DESCRIPTION OF THE TASK
Scan the material and copy out each line where the word "puedo" occurs.

--------

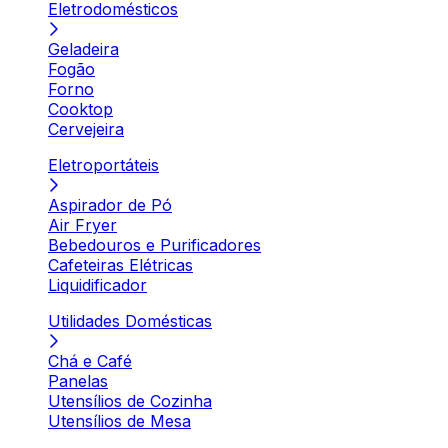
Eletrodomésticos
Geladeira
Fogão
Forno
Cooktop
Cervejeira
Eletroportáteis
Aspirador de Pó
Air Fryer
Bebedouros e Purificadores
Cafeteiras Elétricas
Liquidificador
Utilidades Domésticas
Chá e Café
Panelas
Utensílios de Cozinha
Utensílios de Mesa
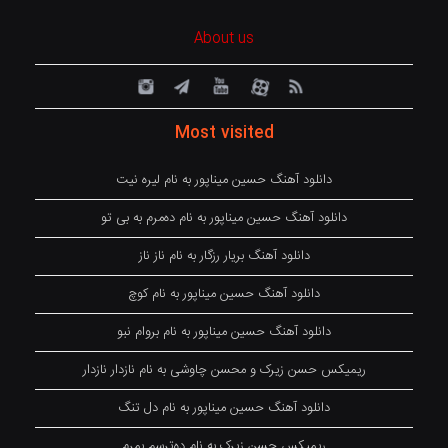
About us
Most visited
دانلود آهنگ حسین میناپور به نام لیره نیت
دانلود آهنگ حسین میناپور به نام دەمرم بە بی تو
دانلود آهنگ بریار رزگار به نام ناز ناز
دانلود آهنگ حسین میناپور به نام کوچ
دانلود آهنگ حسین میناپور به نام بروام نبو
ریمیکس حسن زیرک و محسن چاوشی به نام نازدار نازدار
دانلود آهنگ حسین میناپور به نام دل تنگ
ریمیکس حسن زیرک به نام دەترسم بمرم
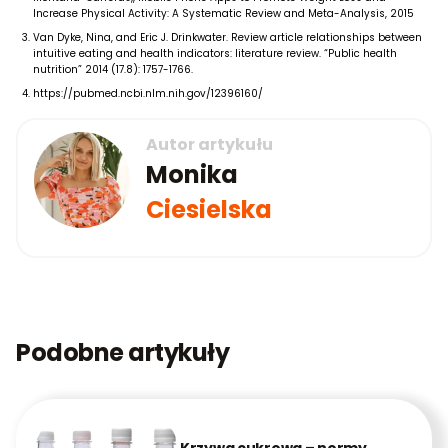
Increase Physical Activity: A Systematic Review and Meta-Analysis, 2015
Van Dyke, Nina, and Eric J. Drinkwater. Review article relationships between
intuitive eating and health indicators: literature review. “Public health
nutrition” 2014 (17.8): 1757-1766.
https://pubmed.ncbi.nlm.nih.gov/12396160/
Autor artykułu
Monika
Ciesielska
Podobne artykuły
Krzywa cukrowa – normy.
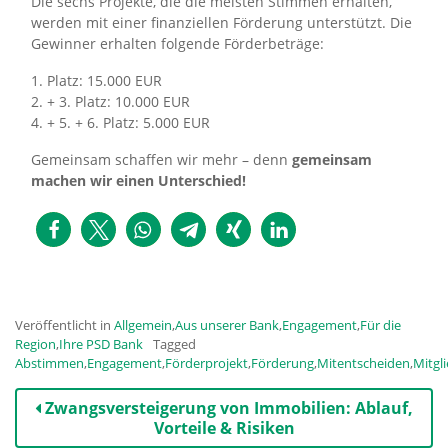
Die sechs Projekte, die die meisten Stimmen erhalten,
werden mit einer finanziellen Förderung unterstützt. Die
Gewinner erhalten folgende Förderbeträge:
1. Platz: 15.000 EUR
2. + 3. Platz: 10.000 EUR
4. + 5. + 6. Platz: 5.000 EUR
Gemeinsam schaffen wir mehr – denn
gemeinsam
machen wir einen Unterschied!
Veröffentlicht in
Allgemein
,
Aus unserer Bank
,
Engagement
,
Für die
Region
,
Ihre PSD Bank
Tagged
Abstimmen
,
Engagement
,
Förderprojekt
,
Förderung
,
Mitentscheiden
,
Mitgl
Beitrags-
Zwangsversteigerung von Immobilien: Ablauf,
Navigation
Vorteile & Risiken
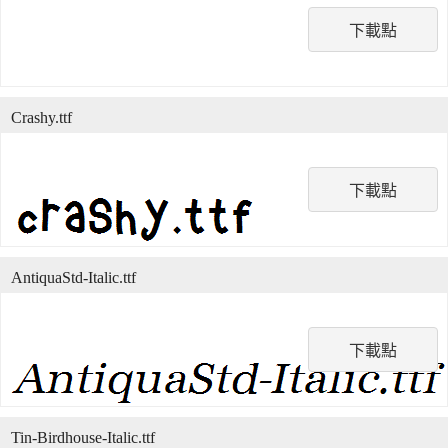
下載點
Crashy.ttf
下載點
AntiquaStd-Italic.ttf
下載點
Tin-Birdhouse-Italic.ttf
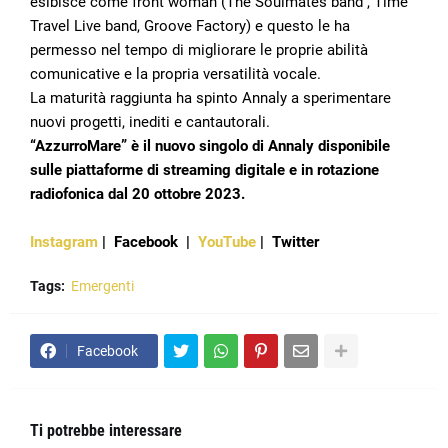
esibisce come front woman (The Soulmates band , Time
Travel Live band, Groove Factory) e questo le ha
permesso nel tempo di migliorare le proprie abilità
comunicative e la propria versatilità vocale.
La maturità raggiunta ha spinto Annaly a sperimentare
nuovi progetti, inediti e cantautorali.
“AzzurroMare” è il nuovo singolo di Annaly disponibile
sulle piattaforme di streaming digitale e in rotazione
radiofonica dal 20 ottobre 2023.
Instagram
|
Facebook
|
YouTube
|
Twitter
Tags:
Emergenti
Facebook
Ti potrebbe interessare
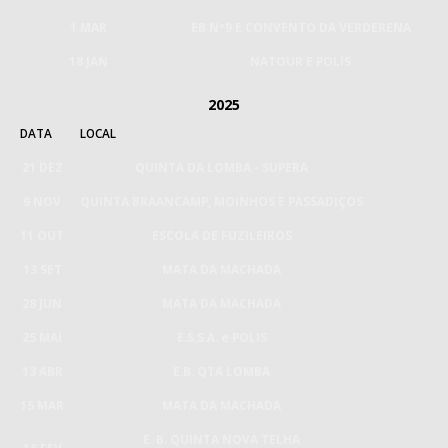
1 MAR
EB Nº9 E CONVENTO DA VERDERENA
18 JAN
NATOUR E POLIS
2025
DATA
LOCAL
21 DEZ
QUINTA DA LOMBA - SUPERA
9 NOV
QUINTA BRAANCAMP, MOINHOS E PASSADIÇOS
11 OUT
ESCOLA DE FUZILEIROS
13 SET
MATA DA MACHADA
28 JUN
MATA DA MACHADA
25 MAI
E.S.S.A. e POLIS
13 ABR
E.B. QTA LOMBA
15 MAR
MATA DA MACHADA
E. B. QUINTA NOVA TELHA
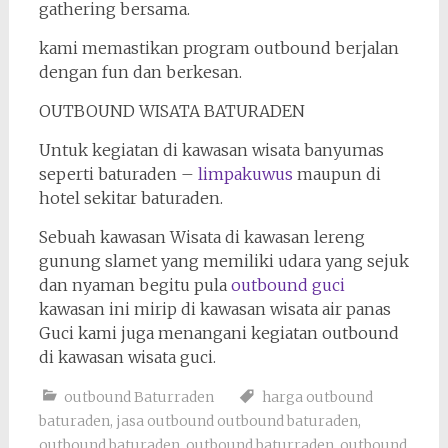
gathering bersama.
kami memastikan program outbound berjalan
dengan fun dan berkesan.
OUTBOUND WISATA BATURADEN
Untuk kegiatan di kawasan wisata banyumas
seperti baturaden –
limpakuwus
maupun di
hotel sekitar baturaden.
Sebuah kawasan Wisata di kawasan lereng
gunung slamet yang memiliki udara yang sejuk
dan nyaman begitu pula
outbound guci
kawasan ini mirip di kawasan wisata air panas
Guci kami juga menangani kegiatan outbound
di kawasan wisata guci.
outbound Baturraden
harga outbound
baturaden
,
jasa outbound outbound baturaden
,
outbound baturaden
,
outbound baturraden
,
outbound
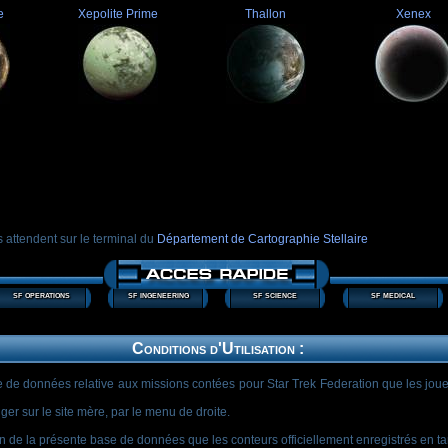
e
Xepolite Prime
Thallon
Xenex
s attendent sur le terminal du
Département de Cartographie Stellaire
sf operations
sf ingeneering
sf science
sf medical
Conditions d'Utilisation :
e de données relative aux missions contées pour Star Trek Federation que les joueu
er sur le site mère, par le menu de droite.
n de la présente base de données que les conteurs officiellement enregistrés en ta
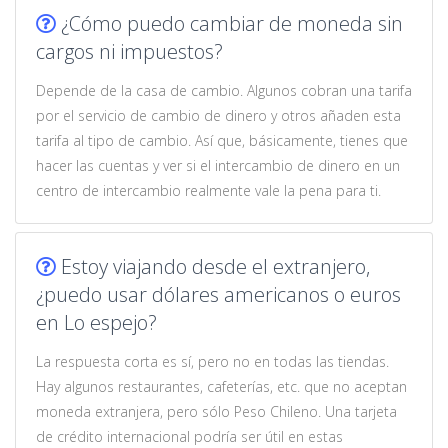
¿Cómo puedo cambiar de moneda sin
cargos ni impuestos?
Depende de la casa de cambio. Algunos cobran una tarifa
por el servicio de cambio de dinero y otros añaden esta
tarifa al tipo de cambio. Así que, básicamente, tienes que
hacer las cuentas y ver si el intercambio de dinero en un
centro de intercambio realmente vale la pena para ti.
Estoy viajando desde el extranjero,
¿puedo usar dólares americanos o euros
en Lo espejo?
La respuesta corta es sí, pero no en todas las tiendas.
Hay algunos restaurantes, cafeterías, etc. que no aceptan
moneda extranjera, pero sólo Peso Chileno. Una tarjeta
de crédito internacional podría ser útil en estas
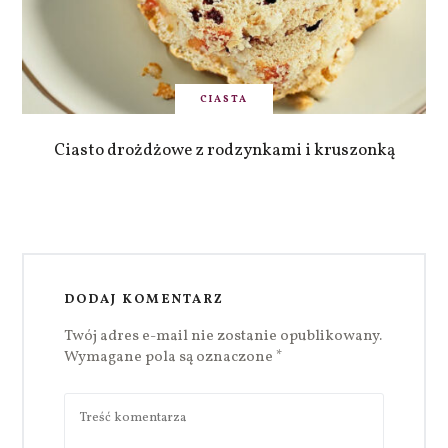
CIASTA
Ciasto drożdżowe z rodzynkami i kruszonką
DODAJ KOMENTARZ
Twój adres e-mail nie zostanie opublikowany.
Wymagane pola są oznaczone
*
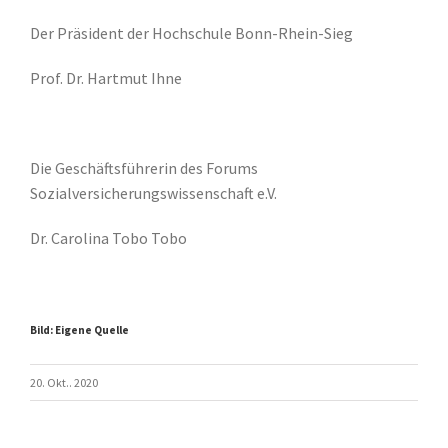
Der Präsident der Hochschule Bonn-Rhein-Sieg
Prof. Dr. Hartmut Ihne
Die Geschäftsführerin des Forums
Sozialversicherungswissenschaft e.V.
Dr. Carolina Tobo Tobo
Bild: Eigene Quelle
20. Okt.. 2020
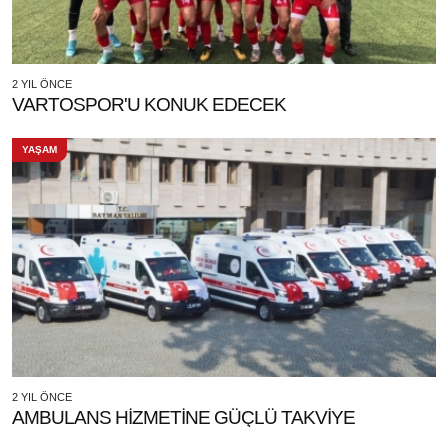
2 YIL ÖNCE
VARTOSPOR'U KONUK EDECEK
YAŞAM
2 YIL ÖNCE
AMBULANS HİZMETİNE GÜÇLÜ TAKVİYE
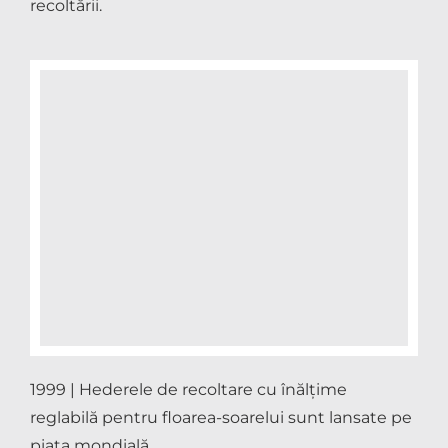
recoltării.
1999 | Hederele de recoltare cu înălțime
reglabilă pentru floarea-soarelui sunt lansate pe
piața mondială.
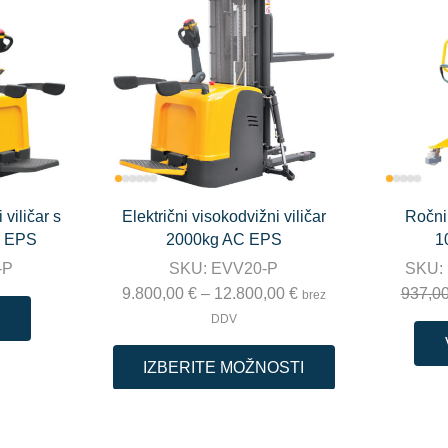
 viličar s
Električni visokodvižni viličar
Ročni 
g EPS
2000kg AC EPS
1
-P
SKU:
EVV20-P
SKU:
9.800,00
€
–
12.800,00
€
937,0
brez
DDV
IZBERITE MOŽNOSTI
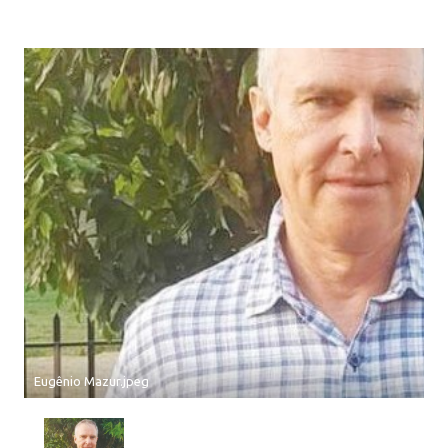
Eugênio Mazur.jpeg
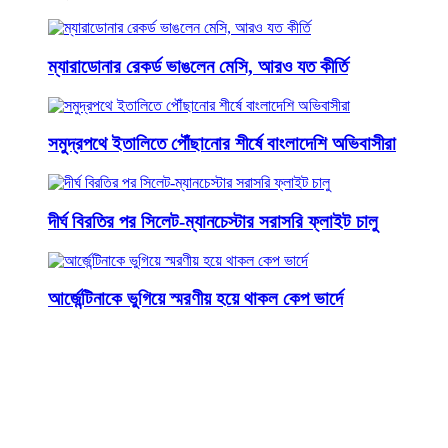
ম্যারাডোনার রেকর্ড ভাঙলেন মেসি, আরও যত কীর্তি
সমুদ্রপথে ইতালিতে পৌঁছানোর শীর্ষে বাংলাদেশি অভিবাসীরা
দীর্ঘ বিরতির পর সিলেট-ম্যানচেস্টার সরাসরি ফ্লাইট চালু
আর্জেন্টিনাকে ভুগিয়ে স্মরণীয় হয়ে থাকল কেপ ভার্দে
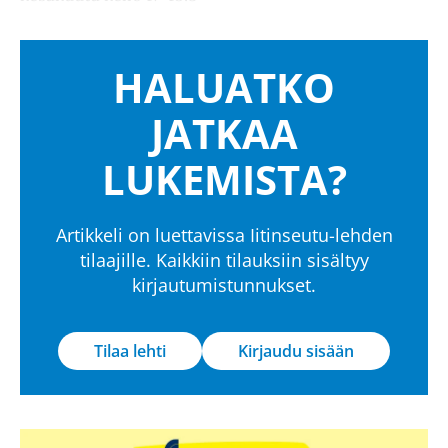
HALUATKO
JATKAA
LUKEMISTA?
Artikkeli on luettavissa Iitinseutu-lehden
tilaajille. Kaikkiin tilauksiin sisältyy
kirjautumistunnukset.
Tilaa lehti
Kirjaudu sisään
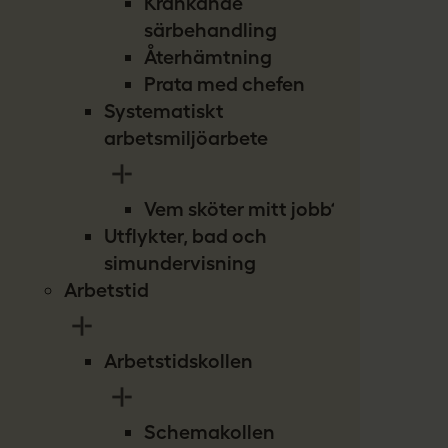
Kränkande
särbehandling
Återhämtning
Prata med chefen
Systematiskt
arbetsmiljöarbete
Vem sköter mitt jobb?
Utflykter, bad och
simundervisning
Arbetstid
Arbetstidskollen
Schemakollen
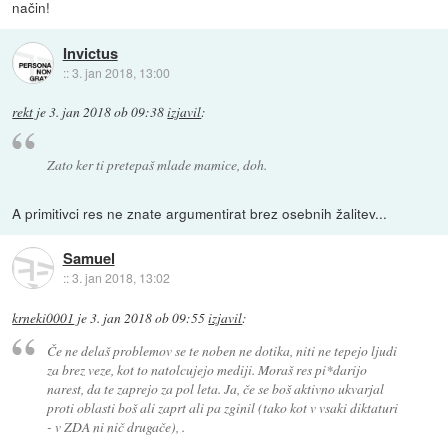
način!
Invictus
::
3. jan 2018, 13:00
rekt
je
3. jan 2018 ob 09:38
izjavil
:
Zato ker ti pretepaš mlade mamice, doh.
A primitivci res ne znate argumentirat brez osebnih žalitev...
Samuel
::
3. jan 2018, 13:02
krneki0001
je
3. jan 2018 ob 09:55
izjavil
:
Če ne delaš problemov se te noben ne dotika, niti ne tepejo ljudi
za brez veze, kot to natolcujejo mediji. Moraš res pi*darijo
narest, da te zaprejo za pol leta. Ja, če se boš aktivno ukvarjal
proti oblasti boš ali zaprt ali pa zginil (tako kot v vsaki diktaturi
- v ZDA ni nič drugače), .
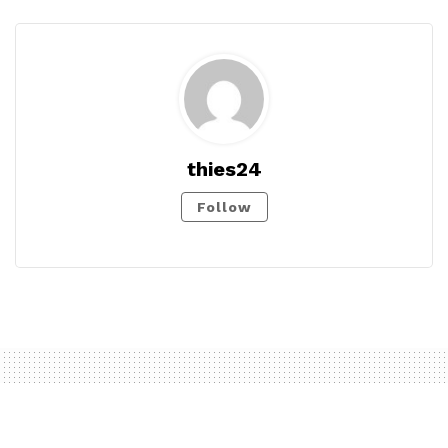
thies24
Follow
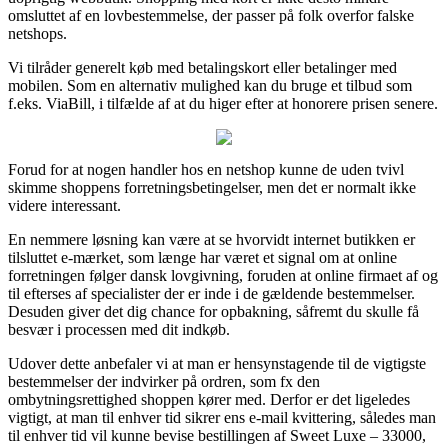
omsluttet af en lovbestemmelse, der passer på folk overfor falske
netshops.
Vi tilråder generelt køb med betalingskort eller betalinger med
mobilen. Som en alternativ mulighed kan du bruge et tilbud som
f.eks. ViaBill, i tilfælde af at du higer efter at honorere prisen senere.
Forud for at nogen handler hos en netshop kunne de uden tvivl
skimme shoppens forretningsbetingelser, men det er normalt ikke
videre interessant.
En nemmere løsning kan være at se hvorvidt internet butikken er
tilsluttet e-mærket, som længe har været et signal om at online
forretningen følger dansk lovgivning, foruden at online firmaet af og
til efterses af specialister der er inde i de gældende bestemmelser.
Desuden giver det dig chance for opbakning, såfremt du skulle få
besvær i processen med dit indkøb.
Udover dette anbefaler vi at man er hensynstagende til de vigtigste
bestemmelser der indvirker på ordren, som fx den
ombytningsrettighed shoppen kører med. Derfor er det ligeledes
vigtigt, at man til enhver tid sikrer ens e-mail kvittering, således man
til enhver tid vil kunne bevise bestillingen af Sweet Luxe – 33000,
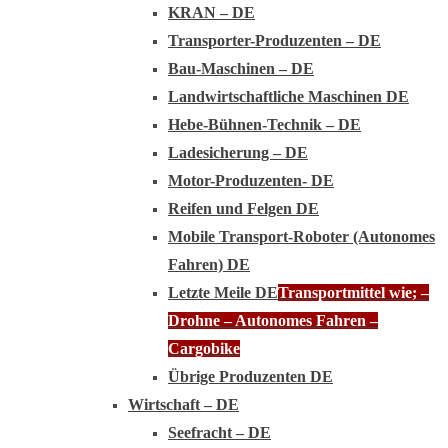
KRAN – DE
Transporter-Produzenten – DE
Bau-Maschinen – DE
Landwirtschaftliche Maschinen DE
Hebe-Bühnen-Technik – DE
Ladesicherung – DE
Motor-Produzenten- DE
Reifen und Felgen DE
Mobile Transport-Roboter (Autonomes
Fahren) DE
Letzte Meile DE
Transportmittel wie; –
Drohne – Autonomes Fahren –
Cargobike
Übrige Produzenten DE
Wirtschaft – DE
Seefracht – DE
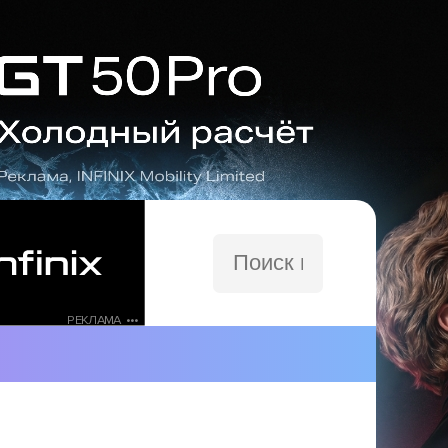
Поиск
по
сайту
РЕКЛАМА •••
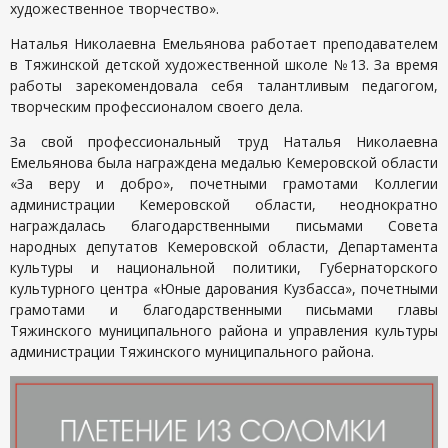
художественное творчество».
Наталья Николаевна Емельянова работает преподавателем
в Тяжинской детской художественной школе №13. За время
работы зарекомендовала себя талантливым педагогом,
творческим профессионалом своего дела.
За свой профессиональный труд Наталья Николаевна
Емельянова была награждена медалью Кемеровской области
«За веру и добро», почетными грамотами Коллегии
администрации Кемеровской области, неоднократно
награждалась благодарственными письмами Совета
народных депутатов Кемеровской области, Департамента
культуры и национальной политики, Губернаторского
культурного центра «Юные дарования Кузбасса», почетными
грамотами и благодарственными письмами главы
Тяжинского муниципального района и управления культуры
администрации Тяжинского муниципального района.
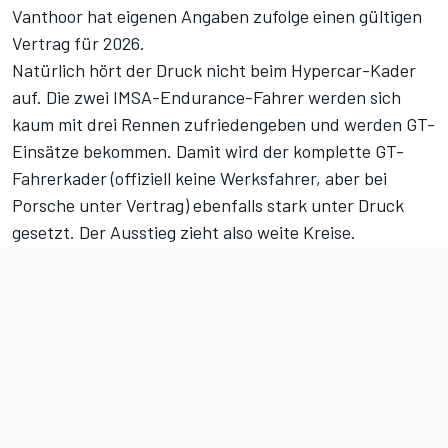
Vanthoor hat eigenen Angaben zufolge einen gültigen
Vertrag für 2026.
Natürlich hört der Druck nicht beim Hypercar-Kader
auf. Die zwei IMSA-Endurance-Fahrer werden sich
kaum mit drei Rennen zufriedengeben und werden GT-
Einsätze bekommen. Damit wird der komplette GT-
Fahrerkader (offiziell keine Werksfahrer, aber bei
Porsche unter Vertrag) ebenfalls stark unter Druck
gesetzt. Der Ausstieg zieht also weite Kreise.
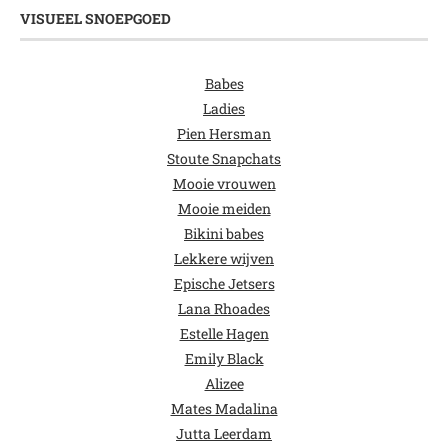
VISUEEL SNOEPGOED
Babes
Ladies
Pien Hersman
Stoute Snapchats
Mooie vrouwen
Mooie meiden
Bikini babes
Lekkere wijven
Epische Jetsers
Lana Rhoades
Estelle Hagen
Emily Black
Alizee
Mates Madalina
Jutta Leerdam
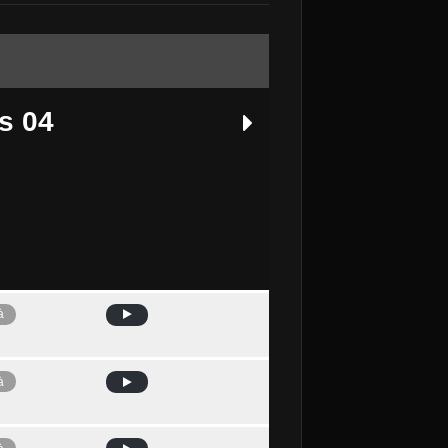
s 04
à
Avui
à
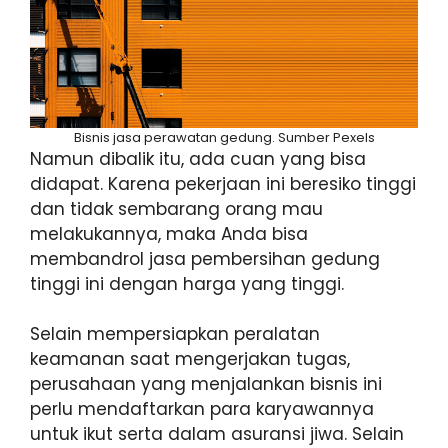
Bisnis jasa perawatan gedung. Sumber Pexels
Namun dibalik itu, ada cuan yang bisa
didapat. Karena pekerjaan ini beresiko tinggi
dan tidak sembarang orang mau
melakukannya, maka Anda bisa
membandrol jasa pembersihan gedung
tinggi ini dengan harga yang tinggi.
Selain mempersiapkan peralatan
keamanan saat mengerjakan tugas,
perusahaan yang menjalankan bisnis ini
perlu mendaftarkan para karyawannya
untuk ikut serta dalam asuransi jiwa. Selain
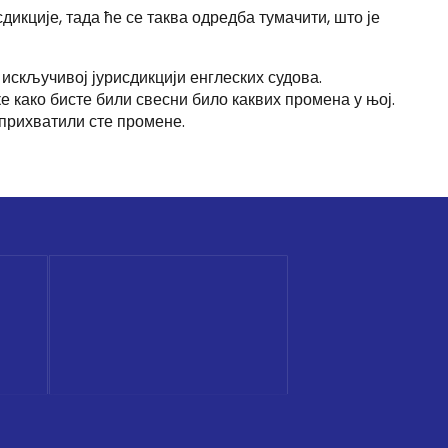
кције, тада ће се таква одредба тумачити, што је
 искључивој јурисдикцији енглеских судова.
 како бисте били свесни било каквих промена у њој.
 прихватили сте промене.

--------

RESPONSE
¿Cómo puedo cambiar de moneda sin
¿puedo usar dólares americanos o euros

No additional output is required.